4) Cfr. Giuseppe Pontiggia, Dentro la sera, cit., p. 21.
5) Ivi, p. 19.
6) Ivi, pp. 28-29.
7) Giuseppe Pontiggia, Opere, a cura e con un saggio introduttivo di Daniela Marcheschi, Milano, A. Mondadori, 2004.
8) Giuseppe Pontiggia, La grande sera, Postfazione di Daniela Marcheschi, Milano, Mondadori, 1995, p. 5.
9) Giuseppe Pontiggia, Prima persona, Milano, Mondadori, 2002.
10) Enzo Paci, Diario fenomenologico, Milano, Bompiani, 1961, p. 5.
11) Giuseppe Pontiggia, La lente di Svevo, cit., pp. 67-68.
12) Giuseppe Pontiggia, Dentro la sera, cit., pp. 25-26. Da leggere è anche la voce Etica, per il programma di RAI-RadioTre, diretto da Mirella Fulvi, Vedi alla voce (marzo 1994- luglio 1995), in trascrizione inedita cortesemente messami a disposizione da Daniela Marcheschi:
«‘Etica’ viene da ethos, parola greca che significava ‘costume’, ‘modo di comportarsi’.
Noi con il termine ‘etica’ intendiamo quella parte della filosofia che si pone il problema delle scelte dell’uomo di fronte al bene o al male, del significato e del valore delle nostre azioni.
L’etica naturalmente può avere radici religiose, nascere da una fede; o radici razionali, nascere dalla ragione.
Personalmente ho una certa diffidenza verso le etiche che hanno queste radici così profonde o nella fede o nella ragione, nel senso che portano spesso all’intolleranza. L’etica cristiana, cattolica, islamica, convinta di possedere la verità, finisce per volerla imporre a tutta la società.

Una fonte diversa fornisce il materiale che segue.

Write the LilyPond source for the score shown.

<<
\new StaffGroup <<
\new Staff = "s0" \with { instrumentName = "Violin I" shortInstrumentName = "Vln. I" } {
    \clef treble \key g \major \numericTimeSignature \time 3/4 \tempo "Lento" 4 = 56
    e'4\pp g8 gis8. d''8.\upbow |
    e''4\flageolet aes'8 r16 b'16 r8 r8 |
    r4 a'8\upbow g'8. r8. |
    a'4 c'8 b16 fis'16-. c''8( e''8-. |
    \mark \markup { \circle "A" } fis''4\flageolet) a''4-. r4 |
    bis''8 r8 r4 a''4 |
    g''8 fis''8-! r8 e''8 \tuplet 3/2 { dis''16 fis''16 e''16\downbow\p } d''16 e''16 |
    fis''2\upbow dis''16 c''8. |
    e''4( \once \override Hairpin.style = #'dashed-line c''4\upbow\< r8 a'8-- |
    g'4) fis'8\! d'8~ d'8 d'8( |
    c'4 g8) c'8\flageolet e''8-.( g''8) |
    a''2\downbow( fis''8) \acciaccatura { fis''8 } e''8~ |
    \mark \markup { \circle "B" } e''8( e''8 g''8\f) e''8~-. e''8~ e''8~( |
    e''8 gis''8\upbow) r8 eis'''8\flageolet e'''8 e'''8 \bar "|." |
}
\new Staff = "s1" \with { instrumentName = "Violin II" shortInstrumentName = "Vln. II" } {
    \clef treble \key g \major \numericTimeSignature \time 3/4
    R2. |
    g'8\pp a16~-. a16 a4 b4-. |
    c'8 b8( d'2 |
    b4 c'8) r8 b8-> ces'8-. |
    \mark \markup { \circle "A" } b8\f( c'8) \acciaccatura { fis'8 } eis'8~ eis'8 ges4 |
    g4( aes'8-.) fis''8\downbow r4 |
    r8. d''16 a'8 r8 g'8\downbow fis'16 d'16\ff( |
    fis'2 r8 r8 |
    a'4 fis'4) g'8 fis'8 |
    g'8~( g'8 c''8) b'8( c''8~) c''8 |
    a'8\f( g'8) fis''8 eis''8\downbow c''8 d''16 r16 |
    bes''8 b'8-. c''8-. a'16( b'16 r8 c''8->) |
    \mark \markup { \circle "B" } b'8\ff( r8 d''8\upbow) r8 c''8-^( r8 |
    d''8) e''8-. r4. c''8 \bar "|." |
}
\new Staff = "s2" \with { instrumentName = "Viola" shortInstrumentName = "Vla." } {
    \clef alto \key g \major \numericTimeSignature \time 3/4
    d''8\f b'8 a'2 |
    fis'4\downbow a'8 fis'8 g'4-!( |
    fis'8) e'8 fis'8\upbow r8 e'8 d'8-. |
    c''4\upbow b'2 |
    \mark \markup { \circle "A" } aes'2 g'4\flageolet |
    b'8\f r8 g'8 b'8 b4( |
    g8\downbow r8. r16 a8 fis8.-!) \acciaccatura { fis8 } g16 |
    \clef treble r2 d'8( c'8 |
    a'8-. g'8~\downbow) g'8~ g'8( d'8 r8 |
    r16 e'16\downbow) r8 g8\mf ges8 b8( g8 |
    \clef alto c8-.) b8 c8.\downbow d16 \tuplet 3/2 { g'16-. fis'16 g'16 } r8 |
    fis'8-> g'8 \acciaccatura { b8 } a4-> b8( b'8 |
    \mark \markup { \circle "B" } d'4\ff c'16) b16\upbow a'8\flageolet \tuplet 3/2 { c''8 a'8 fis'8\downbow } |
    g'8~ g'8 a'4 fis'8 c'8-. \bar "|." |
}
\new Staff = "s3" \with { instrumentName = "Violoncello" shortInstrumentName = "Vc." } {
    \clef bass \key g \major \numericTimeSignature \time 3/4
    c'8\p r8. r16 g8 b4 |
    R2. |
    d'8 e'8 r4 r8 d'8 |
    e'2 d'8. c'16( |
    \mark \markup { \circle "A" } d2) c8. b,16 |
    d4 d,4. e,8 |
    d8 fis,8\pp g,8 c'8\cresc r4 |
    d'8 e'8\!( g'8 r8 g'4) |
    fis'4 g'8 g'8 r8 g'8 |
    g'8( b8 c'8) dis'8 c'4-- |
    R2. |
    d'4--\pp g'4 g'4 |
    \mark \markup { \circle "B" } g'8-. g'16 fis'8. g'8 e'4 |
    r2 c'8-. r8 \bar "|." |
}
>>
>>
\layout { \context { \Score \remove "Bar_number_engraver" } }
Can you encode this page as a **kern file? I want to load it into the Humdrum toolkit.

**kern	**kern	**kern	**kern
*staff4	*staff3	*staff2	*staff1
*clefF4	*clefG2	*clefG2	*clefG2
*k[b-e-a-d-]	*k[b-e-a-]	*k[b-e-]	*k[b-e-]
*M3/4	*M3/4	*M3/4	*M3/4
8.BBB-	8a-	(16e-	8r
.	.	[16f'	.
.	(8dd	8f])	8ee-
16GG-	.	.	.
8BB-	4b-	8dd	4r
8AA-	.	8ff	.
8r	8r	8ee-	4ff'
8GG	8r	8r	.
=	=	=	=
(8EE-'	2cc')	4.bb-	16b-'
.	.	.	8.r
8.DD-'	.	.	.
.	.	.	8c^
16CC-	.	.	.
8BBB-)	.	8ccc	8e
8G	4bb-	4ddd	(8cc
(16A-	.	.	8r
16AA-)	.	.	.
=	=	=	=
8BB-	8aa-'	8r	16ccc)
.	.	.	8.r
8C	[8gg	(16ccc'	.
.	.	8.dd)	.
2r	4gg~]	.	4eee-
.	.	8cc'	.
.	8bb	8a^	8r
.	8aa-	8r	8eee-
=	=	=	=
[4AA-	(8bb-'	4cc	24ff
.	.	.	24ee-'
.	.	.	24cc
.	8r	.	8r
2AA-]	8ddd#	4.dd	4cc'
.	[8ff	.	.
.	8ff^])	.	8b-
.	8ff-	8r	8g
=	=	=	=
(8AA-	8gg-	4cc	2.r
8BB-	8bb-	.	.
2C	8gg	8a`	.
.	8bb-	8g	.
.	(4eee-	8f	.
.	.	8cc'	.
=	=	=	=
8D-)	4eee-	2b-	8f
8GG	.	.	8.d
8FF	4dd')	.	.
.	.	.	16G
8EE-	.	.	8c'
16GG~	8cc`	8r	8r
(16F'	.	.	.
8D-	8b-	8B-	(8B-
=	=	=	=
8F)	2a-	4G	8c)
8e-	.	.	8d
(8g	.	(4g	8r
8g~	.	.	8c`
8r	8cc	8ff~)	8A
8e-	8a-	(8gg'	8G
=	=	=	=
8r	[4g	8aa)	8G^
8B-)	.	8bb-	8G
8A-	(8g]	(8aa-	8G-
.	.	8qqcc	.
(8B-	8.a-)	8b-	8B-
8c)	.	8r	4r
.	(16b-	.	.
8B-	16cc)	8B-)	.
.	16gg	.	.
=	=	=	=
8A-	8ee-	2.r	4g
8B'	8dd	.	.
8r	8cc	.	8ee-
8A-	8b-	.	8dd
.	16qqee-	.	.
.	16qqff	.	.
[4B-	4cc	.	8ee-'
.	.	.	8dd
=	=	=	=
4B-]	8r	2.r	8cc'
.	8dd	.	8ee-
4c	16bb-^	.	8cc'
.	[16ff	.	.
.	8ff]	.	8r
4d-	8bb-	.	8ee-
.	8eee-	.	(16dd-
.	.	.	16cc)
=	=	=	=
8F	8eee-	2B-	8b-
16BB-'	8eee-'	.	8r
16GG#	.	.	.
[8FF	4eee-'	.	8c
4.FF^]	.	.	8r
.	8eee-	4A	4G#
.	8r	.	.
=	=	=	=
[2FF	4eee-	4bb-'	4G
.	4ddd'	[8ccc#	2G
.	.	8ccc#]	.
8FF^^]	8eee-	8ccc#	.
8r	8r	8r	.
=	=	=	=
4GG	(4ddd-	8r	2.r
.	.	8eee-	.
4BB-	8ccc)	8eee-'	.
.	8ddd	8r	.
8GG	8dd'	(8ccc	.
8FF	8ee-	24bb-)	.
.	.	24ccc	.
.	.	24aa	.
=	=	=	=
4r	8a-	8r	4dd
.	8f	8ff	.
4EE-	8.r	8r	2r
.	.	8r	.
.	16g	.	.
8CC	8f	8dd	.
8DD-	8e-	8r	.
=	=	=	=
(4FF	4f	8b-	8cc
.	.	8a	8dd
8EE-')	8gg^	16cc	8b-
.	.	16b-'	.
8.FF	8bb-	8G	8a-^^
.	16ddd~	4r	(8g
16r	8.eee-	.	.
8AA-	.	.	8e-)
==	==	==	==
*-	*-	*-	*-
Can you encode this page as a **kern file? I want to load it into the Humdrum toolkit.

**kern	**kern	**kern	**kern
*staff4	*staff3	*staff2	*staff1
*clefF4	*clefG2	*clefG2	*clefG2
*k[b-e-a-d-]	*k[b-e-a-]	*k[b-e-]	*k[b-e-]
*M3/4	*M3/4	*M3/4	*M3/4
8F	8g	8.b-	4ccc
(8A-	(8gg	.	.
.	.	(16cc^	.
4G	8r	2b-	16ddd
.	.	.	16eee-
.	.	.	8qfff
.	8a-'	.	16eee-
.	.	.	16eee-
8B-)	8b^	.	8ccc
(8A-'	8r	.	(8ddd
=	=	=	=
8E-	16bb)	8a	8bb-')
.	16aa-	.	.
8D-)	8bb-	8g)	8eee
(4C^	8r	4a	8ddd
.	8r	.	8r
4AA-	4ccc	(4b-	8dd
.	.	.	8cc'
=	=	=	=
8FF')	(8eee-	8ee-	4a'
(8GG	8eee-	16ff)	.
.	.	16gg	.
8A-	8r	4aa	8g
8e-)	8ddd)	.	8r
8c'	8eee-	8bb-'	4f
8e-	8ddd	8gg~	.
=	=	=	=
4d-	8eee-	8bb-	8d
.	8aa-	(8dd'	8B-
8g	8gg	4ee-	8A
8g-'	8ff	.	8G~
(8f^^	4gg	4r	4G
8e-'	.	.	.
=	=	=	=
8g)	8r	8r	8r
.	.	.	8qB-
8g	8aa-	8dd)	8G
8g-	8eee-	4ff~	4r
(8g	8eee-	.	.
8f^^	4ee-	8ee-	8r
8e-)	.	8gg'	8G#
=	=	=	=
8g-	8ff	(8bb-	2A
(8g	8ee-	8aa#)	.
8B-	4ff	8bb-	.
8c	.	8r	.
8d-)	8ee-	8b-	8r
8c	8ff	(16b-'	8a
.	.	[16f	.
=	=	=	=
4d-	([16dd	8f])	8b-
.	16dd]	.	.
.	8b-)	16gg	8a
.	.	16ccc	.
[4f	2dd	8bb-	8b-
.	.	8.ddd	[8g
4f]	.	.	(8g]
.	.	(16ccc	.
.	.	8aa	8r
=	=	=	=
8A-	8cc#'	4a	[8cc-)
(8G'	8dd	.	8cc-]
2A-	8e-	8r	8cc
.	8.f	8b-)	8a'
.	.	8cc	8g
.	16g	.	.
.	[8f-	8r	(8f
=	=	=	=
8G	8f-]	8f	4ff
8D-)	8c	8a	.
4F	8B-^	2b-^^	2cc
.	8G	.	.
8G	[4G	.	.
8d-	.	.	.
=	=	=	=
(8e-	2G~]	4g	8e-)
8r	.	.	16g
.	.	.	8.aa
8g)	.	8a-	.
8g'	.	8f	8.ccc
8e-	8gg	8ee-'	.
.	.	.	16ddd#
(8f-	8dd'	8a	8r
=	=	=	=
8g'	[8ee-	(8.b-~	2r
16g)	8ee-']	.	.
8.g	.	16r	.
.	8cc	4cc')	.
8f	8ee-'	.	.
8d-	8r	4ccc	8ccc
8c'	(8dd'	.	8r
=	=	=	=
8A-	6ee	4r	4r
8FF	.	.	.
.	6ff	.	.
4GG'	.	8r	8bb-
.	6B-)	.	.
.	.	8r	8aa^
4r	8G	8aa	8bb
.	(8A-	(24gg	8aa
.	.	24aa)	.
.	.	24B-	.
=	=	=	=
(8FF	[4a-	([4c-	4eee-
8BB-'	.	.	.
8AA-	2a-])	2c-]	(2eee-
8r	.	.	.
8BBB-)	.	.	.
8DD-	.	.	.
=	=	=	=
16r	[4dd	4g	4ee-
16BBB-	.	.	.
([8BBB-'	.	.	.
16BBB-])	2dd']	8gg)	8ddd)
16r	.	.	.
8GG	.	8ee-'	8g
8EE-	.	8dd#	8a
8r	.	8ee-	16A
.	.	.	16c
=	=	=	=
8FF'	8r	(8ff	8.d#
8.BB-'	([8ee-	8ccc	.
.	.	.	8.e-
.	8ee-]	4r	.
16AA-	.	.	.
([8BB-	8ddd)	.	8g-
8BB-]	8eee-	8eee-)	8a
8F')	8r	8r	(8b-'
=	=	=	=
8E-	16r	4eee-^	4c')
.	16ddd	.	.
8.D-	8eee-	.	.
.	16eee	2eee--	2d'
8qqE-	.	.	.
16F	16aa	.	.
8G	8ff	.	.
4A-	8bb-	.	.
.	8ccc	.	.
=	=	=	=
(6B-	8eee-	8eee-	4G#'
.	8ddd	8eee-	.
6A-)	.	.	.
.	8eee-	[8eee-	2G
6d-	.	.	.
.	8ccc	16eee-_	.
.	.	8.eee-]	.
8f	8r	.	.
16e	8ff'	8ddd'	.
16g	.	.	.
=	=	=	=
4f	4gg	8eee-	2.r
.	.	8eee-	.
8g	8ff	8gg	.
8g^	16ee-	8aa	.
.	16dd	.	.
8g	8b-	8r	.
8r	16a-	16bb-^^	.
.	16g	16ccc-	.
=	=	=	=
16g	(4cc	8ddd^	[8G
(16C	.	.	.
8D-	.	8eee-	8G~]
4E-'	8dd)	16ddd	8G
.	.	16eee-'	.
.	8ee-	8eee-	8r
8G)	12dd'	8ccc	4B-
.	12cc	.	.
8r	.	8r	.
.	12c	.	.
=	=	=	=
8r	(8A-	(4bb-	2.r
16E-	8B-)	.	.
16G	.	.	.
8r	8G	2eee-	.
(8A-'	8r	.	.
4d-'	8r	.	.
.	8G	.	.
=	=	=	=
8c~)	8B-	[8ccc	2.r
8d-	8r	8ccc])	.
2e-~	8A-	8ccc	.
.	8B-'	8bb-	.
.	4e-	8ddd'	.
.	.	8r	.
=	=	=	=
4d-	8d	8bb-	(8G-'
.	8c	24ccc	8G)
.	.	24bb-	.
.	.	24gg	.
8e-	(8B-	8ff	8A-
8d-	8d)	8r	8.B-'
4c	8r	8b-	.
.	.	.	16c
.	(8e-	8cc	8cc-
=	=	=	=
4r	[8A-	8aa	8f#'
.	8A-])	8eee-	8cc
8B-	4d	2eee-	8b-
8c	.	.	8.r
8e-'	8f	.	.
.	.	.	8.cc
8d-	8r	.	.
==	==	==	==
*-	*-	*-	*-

La stessa etica laica che si fonda sulla Ragione, per esempio l’etica kantiana, è alla base delle azioni più crudeli compiute nei confronti dell’uomo in nome di una ragione unica, assoluta, in cui si crede e che si vuole imporre anche a coloro che riluttano.
Durante la Rivoluzione francese i giacobini imponevano l’eticità della Ragione alle spese e anche ai danni di quelli che ne erano inconsapevoli e che dovevano subirla. Quindi le basi religiose e razionali dell’etica possono portare all’intolleranza.
Mi attira la concezione che ne aveva un grande pensatore appartato del nostro Novecento, Giuseppe Rensi, il quale diceva che l’unica etica che non è intollerante è un’etica scettica, cioè un’etica consapevole dei limiti della ragione: è consapevole che non c’è una sola ragione, ma ci sono molte ragioni, ed è un’etica rispettosa delle tradizioni, aperta al nuovo, e che non arriva all’intransigenza, al fanatismo, proprio perché conosce i propri limiti».